## Explaining Maths

Recently, I was talking to my Dad about fiddling about programming the iPad (which I haven’t got around to yet) but I did mention that I might have a go at something simple just to get my feet wet. Beyond Hello, World there are many simple small-to-medium-size projects of course, and I mentioned I might do something like a Mandelbrot set explorer.

What followed was a bit of a Wikipedia-esque delve into some Mathematics as I tried to explain what the Mandelbrot set is.

Of course, everyone knows what the Mandelbrot set is. It’s the iconic heart-shaped box of springs and wire that is the poster child of fractal art. And as any mathematically-inclined person knows, it’s a colouring of the complex plane. It’s easy for computers to calculate: you take a complex number c, and iterate the equation zn+1 = zn2 + c, starting with z0 = 0. If the result tends to infinity, that number is not in the Mandelbrot set, otherwise it is. Anything in the set is coloured black, and things on the edge get coloured according to how many iterations it takes to pin down their non-membership of the set.

Most of that last paragraph is of course in Martian for many people, so I started explaining complex numbers. Which necessitated a bit of maths history.

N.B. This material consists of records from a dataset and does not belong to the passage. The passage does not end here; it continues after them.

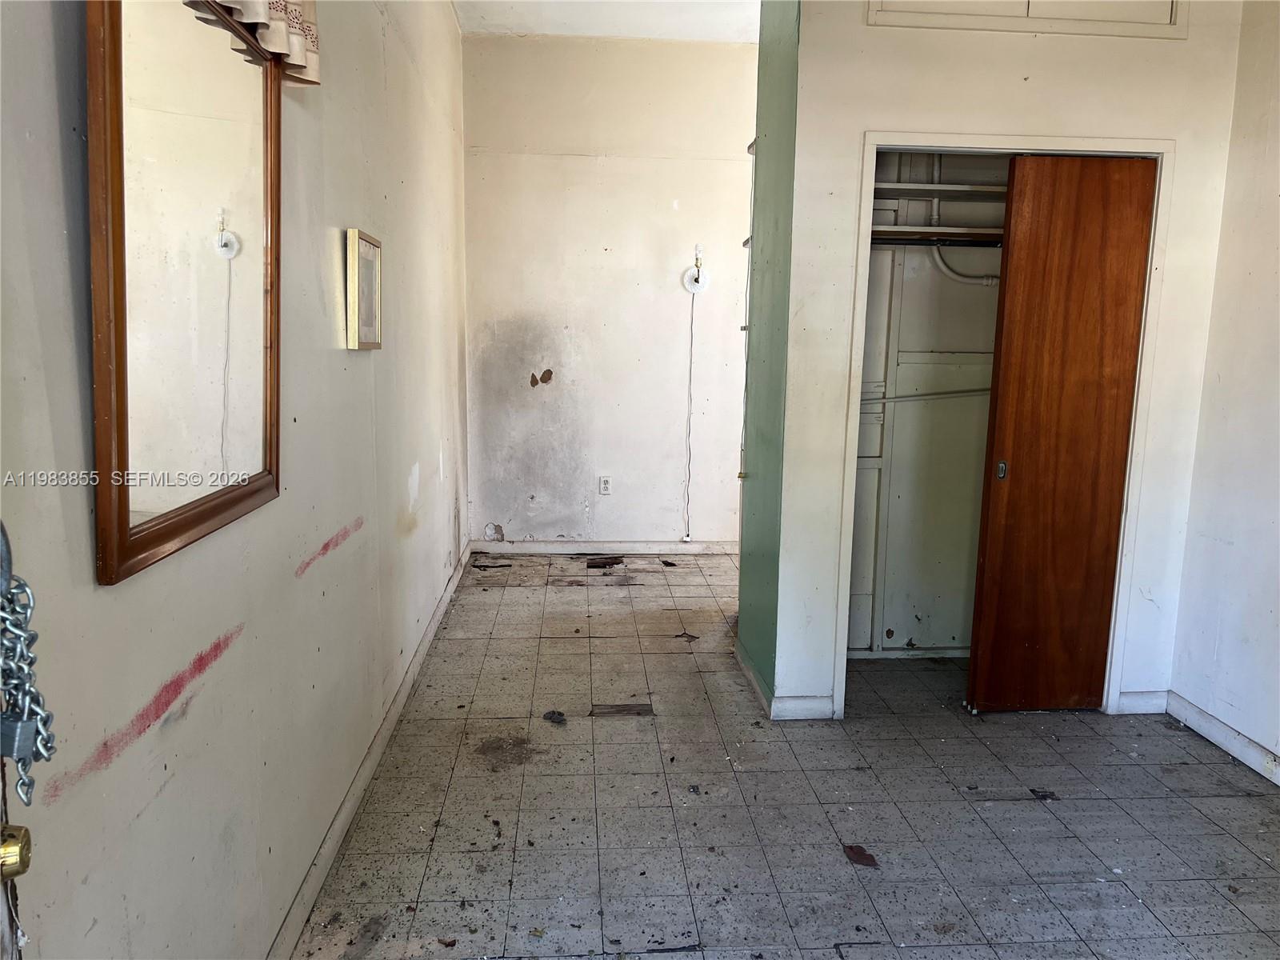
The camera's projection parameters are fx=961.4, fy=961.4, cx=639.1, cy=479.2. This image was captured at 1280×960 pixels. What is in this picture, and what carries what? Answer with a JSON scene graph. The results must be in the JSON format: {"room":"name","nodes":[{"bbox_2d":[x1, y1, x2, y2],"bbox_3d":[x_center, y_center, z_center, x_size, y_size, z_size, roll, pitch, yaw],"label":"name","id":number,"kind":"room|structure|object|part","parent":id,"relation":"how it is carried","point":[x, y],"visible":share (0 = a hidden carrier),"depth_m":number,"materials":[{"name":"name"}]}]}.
{"room":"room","nodes":[
{"label":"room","id":0,"kind":"room"},
{"bbox_2d":[0,0,470,959],"bbox_3d":[-0.868,-0.503,2.509,0.148,3.031,6.310,0,9,-4],"label":"left wall","id":1,"kind":"structure","parent":0,"point":[364,362],"depth_m":1.92,"materials":[{"name":"paint"}]},
{"bbox_2d":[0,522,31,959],"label":"door","id":2,"kind":"structure","parent":1,"relation":"in","point":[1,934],"depth_m":0.89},
{"bbox_2d":[0,824,32,880],"bbox_3d":[-0.591,0.342,0.872,0.061,0.060,0.053,-1,9,-14],"label":"door knob","id":3,"kind":"object","parent":2,"relation":"attached to","point":[9,846],"visible":0.96,"depth_m":0.87,"materials":[{"name":"gold metal"}]},
{"bbox_2d":[0,522,55,802],"bbox_3d":[-0.589,0.172,0.902,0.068,0.273,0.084,0,9,-4],"label":"chain","id":4,"kind":"object","parent":2,"relation":"hanging from","point":[38,754],"visible":0.93,"depth_m":0.90,"materials":[{"name":"silver metal"}]},
{"bbox_2d":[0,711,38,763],"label":"padlock","id":5,"kind":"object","parent":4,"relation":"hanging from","point":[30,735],"visible":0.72,"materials":[{"name":"grey metal"}]},
{"bbox_2d":[84,0,284,584],"bbox_3d":[-0.729,-0.378,1.603,0.035,0.903,0.745,0,9,-4],"label":"mirror","id":6,"kind":"object","parent":1,"relation":"attached to","point":[126,493],"visible":0.98,"depth_m":1.51,"materials":[{"name":"brown mirror"}]},
{"bbox_2d":[186,0,319,83],"bbox_3d":[-0.708,-1.005,1.536,0.135,0.480,1.050,0,9,-4],"label":"valance","id":7,"kind":"object","parent":1,"relation":"attached to","point":[298,50],"visible":0.68,"depth_m":1.87,"materials":[{"name":"fabric"}]},
{"bbox_2d":[344,228,383,350],"bbox_3d":[-0.816,-0.555,2.866,0.030,0.334,0.319,0,9,-4],"label":"picture frame","id":8,"kind":"object","parent":1,"relation":"attached to","point":[348,286],"visible":0.99,"depth_m":2.81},
{"bbox_2d":[270,545,470,959],"bbox_3d":[-0.843,0.865,3.103,0.016,0.090,5.542,0,9,-4],"label":"baseboard","id":9,"kind":"structure","parent":1,"relation":"attached to","point":[438,614],"depth_m":2.77,"materials":[{"name":"white paint"}]},
{"bbox_2d":[453,0,759,42],"bbox_3d":[0.740,-2.103,2.680,3.786,0.117,6.370,0,9,-4],"label":"ceiling","id":10,"kind":"structure","parent":0,"point":[600,30],"depth_m":5.08,"materials":[{"name":"white paint"}]},
{"bbox_2d":[463,35,757,552],"bbox_3d":[0.401,-1.027,5.824,2.895,3.012,0.140,0,9,-4],"label":"back wall","id":11,"kind":"structure","parent":0,"point":[679,170],"depth_m":5.72,"materials":[{"name":"white paint"}]},
{"bbox_2d":[466,540,740,554],"bbox_3d":[0.176,0.428,5.984,2.335,0.086,0.015,0,9,-4],"label":"baseboard","id":12,"kind":"structure","parent":11,"relation":"attached to","point":[544,547],"depth_m":5.95,"materials":[{"name":"white paint"}]},
{"bbox_2d":[597,475,611,494],"bbox_3d":[-0.208,0.037,5.802,0.071,0.117,0.009,0,9,-4],"label":"wall outlet","id":13,"kind":"object","parent":11,"relation":"attached to","point":[605,485],"visible":0.99,"depth_m":5.80,"materials":[{"name":"white plastic"}]},
{"bbox_2d":[683,244,710,293],"bbox_3d":[0.348,-1.243,5.687,0.145,0.283,0.158,0,9,-4],"label":"wall lamp","id":14,"kind":"object","parent":11,"relation":"attached to","point":[698,286],"visible":0.99,"depth_m":5.72,"materials":[{"name":"white"}]},
{"bbox_2d":[682,289,695,539],"bbox_3d":[0.318,-0.401,5.951,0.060,1.516,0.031,0,9,-4],"label":"power cord","id":15,"kind":"object","parent":14,"relation":"hanging from","point":[690,372],"visible":0.99,"depth_m":5.97,"materials":[{"name":"white plastic"}]},
{"bbox_2d":[736,0,800,708],"bbox_3d":[0.521,-0.661,3.618,0.129,3.005,0.669,0,9,-4],"label":"partition wall","id":16,"kind":"structure","parent":0,"point":[740,633],"depth_m":3.57,"materials":[{"name":"paint"}]},
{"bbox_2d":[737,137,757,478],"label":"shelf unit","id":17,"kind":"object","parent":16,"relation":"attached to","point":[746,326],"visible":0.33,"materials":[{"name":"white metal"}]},
{"bbox_2d":[292,551,1279,959],"bbox_3d":[0.715,1.018,2.948,3.293,0.102,6.896,0,9,-4],"label":"floor","id":18,"kind":"structure","parent":0,"point":[1206,765],"depth_m":2.83,"materials":[{"name":"grey tile"}]},
{"bbox_2d":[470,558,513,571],"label":"debris","id":19,"kind":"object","parent":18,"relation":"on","point":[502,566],"visible":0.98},
{"bbox_2d":[542,709,567,723],"bbox_3d":[-0.307,0.854,3.487,0.096,0.020,0.113,-7,12,-42],"label":"debris","id":20,"kind":"object","parent":18,"relation":"on","point":[560,714],"visible":0.98,"depth_m":3.47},
{"bbox_2d":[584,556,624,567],"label":"missing floor tile","id":21,"kind":"object","parent":18,"relation":"in","point":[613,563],"visible":0.98,"depth_m":5.74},
{"bbox_2d":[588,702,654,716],"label":"missing floor tile","id":22,"kind":"object","parent":18,"relation":"in","point":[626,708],"visible":0.96,"depth_m":3.54,"materials":[{"name":"brown"}]},
{"bbox_2d":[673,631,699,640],"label":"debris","id":23,"kind":"object","parent":18,"relation":"on","point":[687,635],"visible":0.96,"depth_m":4.40,"materials":[{"name":"brown"}]},
{"bbox_2d":[842,843,879,867],"bbox_3d":[0.599,1.011,2.594,0.090,0.011,0.122,-2,9,-19],"label":"debris piece","id":24,"kind":"object","parent":18,"relation":"on","point":[859,858],"visible":0.88,"depth_m":2.58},
{"bbox_2d":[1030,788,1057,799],"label":"debris","id":25,"kind":"object","parent":18,"relation":"on","point":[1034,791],"visible":0.92,"depth_m":2.95,"materials":[{"name":"black"}]},
{"bbox_2d":[848,151,1007,656],"bbox_3d":[1.360,-0.451,3.784,1.246,2.532,0.762,0,9,-4],"label":"closet interior wall","id":26,"kind":"structure","parent":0,"point":[894,458],"depth_m":4.11,"materials":[{"name":"paint"}]},
{"bbox_2d":[860,387,990,402],"bbox_3d":[1.228,-0.371,4.063,0.807,0.072,0.036,0,9,-4],"label":"rod","id":27,"kind":"object","parent":26,"relation":"attached to","point":[937,394],"visible":0.48,"depth_m":4.07,"materials":[{"name":"grey metal"}]},
{"bbox_2d":[870,225,1002,244],"bbox_3d":[1.250,-0.960,3.774,1.074,0.043,0.386,0,9,-4],"label":"closet shelf","id":28,"kind":"object","parent":26,"relation":"attached to","point":[905,230],"visible":0.46,"depth_m":3.76,"materials":[{"name":"white"}]},
{"bbox_2d":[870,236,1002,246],"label":"closet rod","id":29,"kind":"object","parent":26,"relation":"attached to","point":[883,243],"visible":0.48,"depth_m":3.70,"materials":[{"name":"black metal"}]},
{"bbox_2d":[869,180,1007,201],"bbox_3d":[1.291,-1.136,3.819,1.101,0.038,0.360,0,9,-4],"label":"closet shelf","id":30,"kind":"object","parent":26,"relation":"attached to","point":[915,186],"visible":0.39,"depth_m":3.77,"materials":[{"name":"white wood"}]},
{"bbox_2d":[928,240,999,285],"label":"pipe","id":31,"kind":"object","parent":26,"relation":"attached to","point":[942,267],"visible":0.53,"depth_m":4.07,"materials":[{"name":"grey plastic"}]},
{"bbox_2d":[770,0,1246,722],"bbox_3d":[1.303,-0.609,3.400,1.382,2.955,0.124,0,9,-4],"label":"closet wall","id":32,"kind":"structure","parent":0,"point":[1029,114],"depth_m":3.29,"materials":[{"name":"white paint"}]},
{"bbox_2d":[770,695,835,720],"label":"baseboard","id":33,"kind":"structure","parent":32,"relation":"attached to","point":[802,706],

To start at the beginning, we have the natural numbers, aka the counting numbers. These are the numbers we all learned as small children, starting at 1 and counting arbitrarily high. The natural numbers are conventionally called ℕ.

Natural numbers are fine for addition, but you get to a problem with subtraction: if you take 5 from 3, you end up with a number that isn’t in ℕ. So the next obvious way to expand is to add the negative integers and 0. Now we have the integer line stretching to infinity in both directions, with 0 in the middle, and this set, the integers, is called ℤ. As you can understand, ℕ is a subset of ℤ.

So far so good. ℤ is closed under addition, subtraction, and multiplication, meaning that if you take any two numbers in ℤ and either add, subtract, or multiply them together, you get a third number also in ℤ. However, what if you divide? You get a fraction – potentially a non-integer! And of course that’s not in ℤ. So the next set is the set of rational numbers (because they are ratios), called ℚ. Once again, ℚ is a superset of ℤ (any integer can be thought of as a ratio of itself over one).

All good, and this was as far as anyone thought for a while. Then a bright spark in Ancient Greece discovered numbers that couldn’t be ratios, and by many accounts, this was quite upsetting to the Greek geometers. Nevertheless, it was true, so Mathematics had to account for the so-called irrational numbers as well as the rational numbers, and taken together these constitute the real numbers ℝ.

At this point there are many fascinating asides involving mathematical efforts to tame infinity and infinitesimality, which meant that basis of much of maths (eg. calculus) was worryingly unstable and not well understood for quite a while, at least until brains like Georg Cantor had a go at it. There is also an aside about transcendental numbers (like π) which are a subset of irrationals that cannot be the root of any polynomials.

Anyway, sweeping all this under the table and assuming that the real numbers ℝ are perfectly well-understood, there remains a final snag for our story. Taking square roots is undefined for negative numbers, which in mathematical terms means that ℝ was not closed under exponentiation. To fix this final problem, we come to the complex numbers ℂ, each of which has a real part and an imaginary part (which is expressed as a multiple of i, the square root of -1).

Because they have two parts, the complex numbers can be thought of as a two-dimensional space: an x-y graph space where x is the real axis and y is the imaginary axis. And this is the complex plane. So finally we’re back to the original explanation with enough context to understand it: the Mandelbrot set is simply a colouring of each value in the complex plane (with suitable limits in x [real] and y [imaginary] parts) according to whether it’s in the set or not, or how fast the iterative process can determine that. Because there are an infinite number of values in the plane, you can zoom in without limit, and the fractal nature of the set means you will discover finer and finer detail.